O verdadeiro amor implica comunhão e retribuição no amor. Se o amado não retribuir com amor, o amante não é feliz. Podem não ter os mesmos interesses, mas devem ter algo em comum de máxima importância: não podem viver um sem o outro. Há algo que devem ter em comum, em que colaboram juntos, cada um com as capacidades próprias, com os seus dons naturais, as suas habilidades.

Esta comunhão, é extraordinariamente gozosa entre marido e mulher. O esforço por manter uma família, educar os filhos, protegê-los do mal e da mentira, ensiná-los a ser sóbrios e disciplinados para conseguirem exercer a sua liberdade com prudência e sensatez, na verdade e na justiça, com respeito pela dignidade, direitos e sentimentos dos outros. Este serviço prestado aos filhos, à sociedade e ao mundo, o serviço de rejuvenescer o mundo com pessoas de boa vontade, verazes e trabalhadoras, é muito gratificante. Dá muito gozo, muita alegria, muita paz, muita confiança. Os pais que têm a generosidade de viver um amor assim, cheio de aventuras, doenças, frustrações e sacrifícios, mas sempre confiantes no amor mútuo e na proteção divina, sentem um gozo enorme na companhia um do outro. Pode passar o prazer dos primeiros tempos de convívio, do enamoramento, do encantamento ante a beleza juvenil do outro, da entrega mútua, mas fica o profundo gozo da companhia de alguém que nos ajuda a ser melhores pessoas e que, mesmo idoso e já diminuído, só quer o nosso bem.

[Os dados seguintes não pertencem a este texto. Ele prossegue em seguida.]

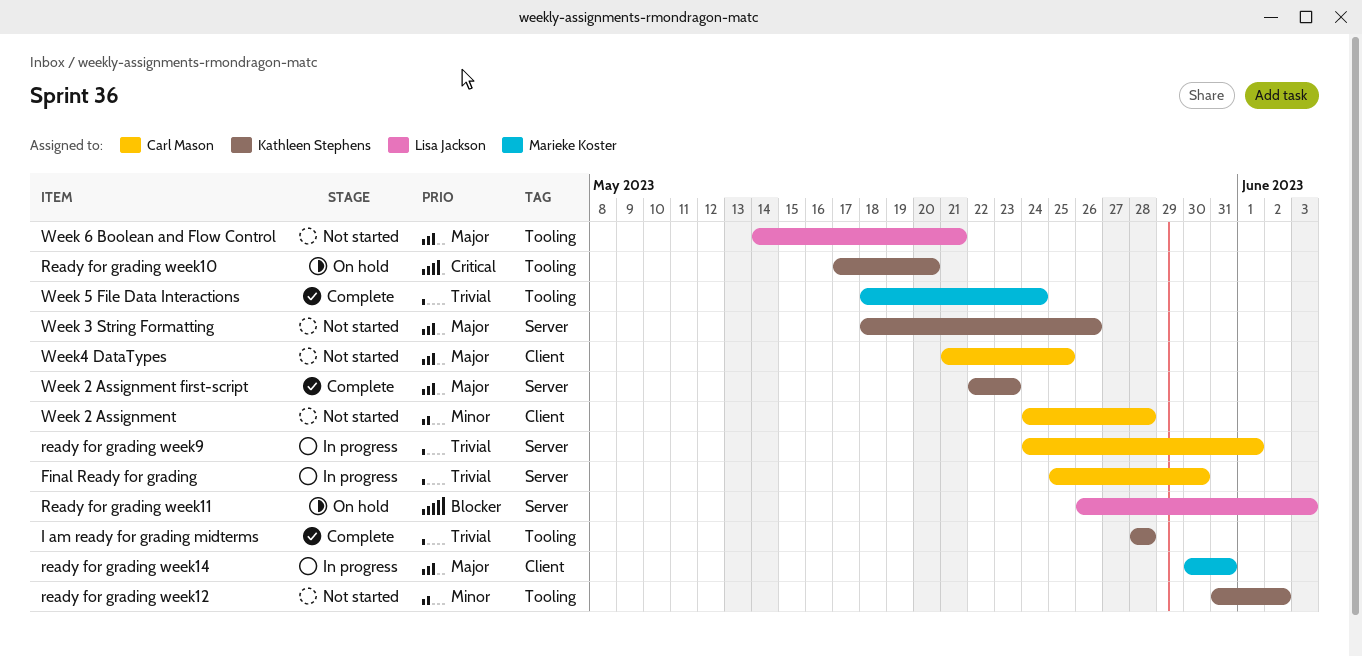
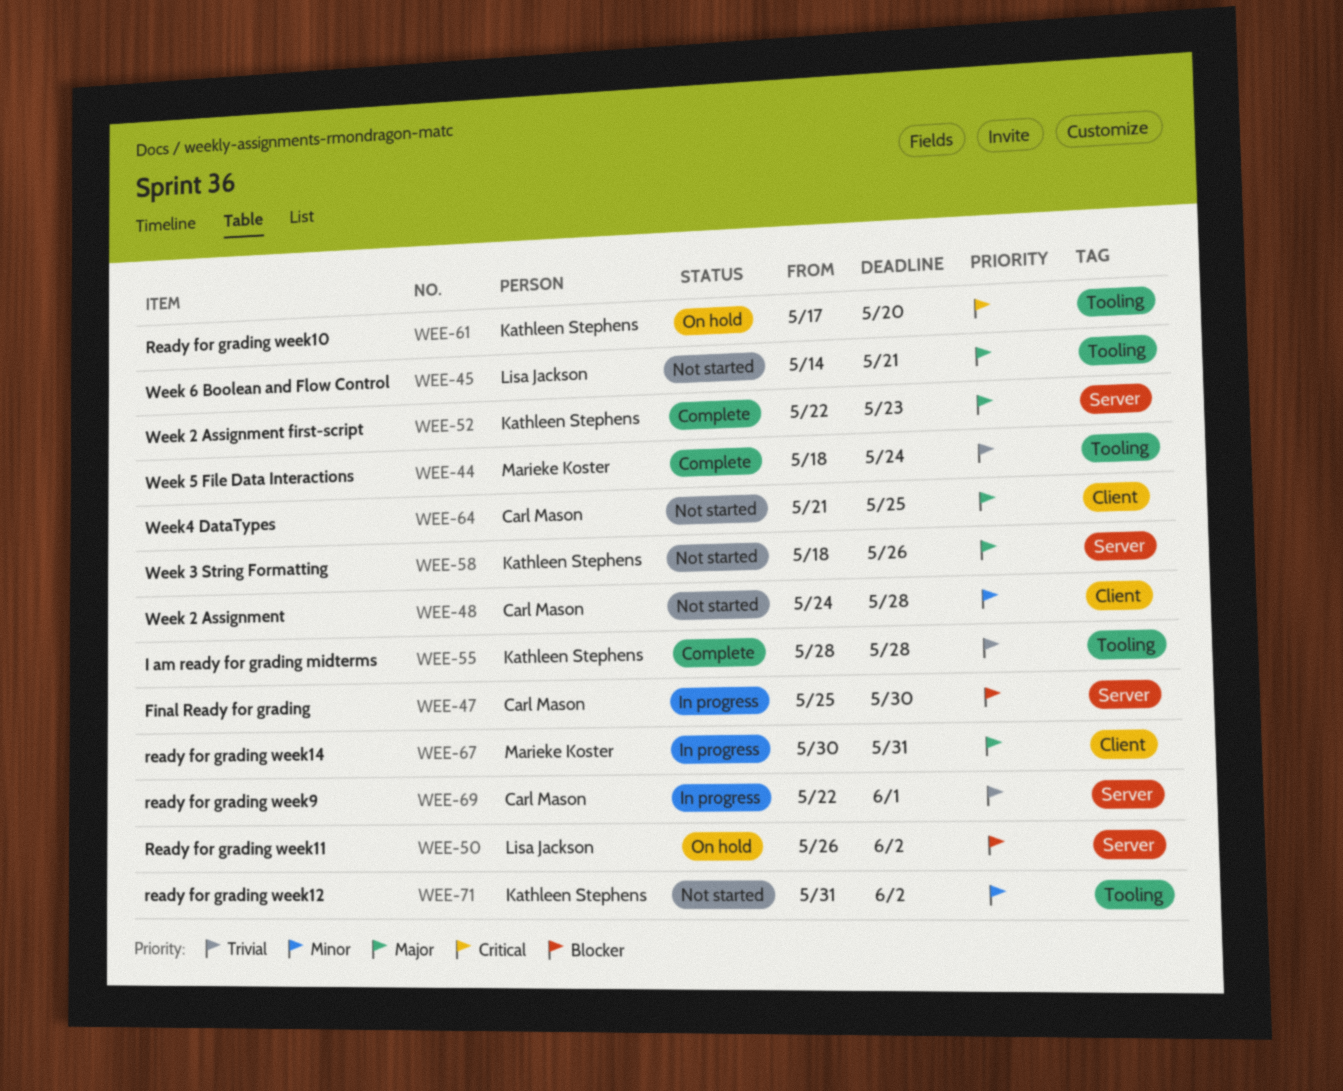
Final Ready for grading, priority: Trivial -> Blocker
Ready for grading week11, due: Jun 3 -> Jun 2
ready for grading week9, start: May 24 -> May 22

Famílias assim, unidas pelo amor mútuo e a todos os outros, são manifestações do amor de Deus pelos homens. Deixam rasto. Deixam paz. Deixam, por gerações, muitas “sonatas ao luar”.

Isabel Vasco Costa



[1] “La educacíon de la afectividad”, pode ser consultado em: https://www.youtube.com/watch?y=6yH6URdwlVE&list=PLEUEkcWzLrCyHArHSUOQpOsAloozD3Ywl

[2] “Gozar com” uma pessoa, pode significar rir-se à custa dela, ridicularizá-la. Nunca utilizamos esse significado neste texto.